Job A => List every directory named in the folder tree of the repository description below.

Selected excerpt =>

"""

Authors: Juan R. Loaiza (URosario / HU Berlin) and Miguel González Duque (ITU Copenhagen)
In this repository we track progress on a research project in which we apply text mining to philosophy journals in Latin America. Our aim is to provide insights into the history of philosophy in Latin America using a data-driven approach.
We are starting with Ideas y Valores (Colombia) and articles from 2009 to 2017. We plan on expanding later to include more years and other journals such as Crítica (Mexico) and Análisis Filosófico (Argentina).
.
├── data # Data files (omitted from Git repository for the moment)
| ├── raw_html # Raw HTML files directly as scraped with metadata
| └── clean_json # Parsed HTML files and metadata in JSON format
├── utils # Helper utilities
├── notebooks # Notebooks with preprocessing and analyses
| └── wordlists # Stopwords and protected words lists
└── README.md
- Extract view information from main HTML page.

"""

Job B => From the records below, copy out the lines starting with the line containing "Rodrigues Da Cruz pidiera" and going on through the line containing "Funcionarios del Poder".

Given entries =>
"""

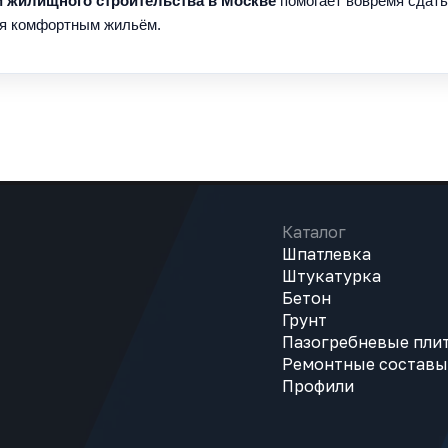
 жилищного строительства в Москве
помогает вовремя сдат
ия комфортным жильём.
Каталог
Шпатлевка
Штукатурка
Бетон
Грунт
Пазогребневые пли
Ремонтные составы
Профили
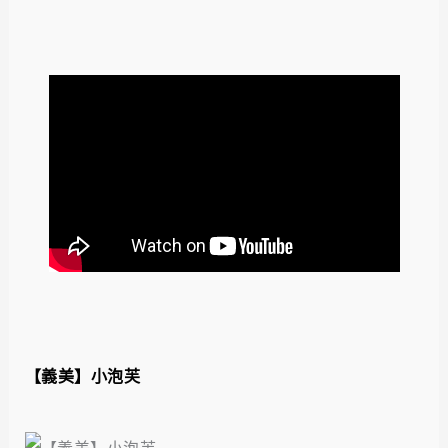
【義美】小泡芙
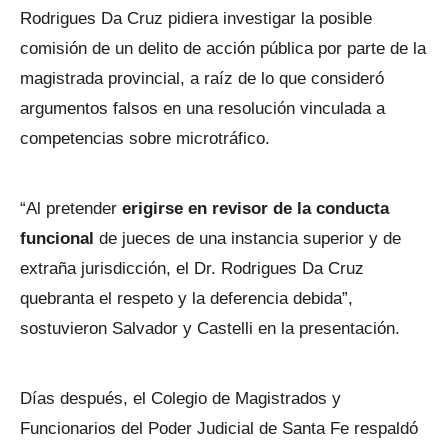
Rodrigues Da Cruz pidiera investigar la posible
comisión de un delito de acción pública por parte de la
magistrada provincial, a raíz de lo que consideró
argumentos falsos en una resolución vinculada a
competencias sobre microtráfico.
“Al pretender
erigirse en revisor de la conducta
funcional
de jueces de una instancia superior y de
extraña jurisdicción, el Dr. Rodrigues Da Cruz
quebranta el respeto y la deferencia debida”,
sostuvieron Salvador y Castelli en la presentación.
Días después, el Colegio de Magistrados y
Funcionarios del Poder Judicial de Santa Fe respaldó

"""
"""

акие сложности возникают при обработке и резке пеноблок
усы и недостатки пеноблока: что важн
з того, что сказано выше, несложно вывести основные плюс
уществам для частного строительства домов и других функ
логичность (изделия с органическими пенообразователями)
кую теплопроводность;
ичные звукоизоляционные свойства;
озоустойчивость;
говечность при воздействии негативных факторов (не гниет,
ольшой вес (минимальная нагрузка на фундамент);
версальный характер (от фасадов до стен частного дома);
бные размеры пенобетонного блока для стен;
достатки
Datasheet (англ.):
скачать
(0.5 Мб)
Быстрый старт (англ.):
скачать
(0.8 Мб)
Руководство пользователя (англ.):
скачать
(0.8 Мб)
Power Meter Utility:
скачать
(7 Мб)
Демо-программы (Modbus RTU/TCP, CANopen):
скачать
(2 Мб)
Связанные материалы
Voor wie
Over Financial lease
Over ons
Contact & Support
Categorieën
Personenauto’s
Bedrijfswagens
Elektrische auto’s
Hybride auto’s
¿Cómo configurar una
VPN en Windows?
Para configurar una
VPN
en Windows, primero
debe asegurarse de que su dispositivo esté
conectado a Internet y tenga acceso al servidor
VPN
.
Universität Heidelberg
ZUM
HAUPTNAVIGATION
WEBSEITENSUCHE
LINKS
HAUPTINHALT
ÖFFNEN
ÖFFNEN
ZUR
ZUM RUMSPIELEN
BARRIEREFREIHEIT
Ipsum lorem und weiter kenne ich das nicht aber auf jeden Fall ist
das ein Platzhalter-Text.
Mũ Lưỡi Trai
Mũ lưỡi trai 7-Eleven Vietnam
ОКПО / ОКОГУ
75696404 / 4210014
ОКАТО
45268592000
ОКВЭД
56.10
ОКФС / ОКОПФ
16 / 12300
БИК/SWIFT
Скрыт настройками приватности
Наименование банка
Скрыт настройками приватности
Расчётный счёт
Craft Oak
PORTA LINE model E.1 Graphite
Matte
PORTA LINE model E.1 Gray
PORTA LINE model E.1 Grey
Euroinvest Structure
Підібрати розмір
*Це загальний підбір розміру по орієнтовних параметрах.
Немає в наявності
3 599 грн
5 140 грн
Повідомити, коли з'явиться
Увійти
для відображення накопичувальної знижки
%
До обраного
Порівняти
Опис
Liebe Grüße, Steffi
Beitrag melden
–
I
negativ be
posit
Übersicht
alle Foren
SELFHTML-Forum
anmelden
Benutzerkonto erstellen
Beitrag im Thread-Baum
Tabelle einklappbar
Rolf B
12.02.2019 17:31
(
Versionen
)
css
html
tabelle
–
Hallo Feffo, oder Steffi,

"""

Problem solution A => data, raw_html, clean_json, utils, notebooks, wordlists

Problem solution B =>
Rodrigues Da Cruz pidiera investigar la posible
comisión de un delito de acción pública por parte de la
magistrada provincial, a raíz de lo que consideró
argumentos falsos en una resolución vinculada a
competencias sobre microtráfico.
“Al pretender
erigirse en revisor de la conducta
funcional
de jueces de una instancia superior y de
extraña jurisdicción, el Dr. Rodrigues Da Cruz
quebranta el respeto y la deferencia debida”,
sostuvieron Salvador y Castelli en la presentación.
Días después, el Colegio de Magistrados y
Funcionarios del Poder Judicial de Santa Fe respaldó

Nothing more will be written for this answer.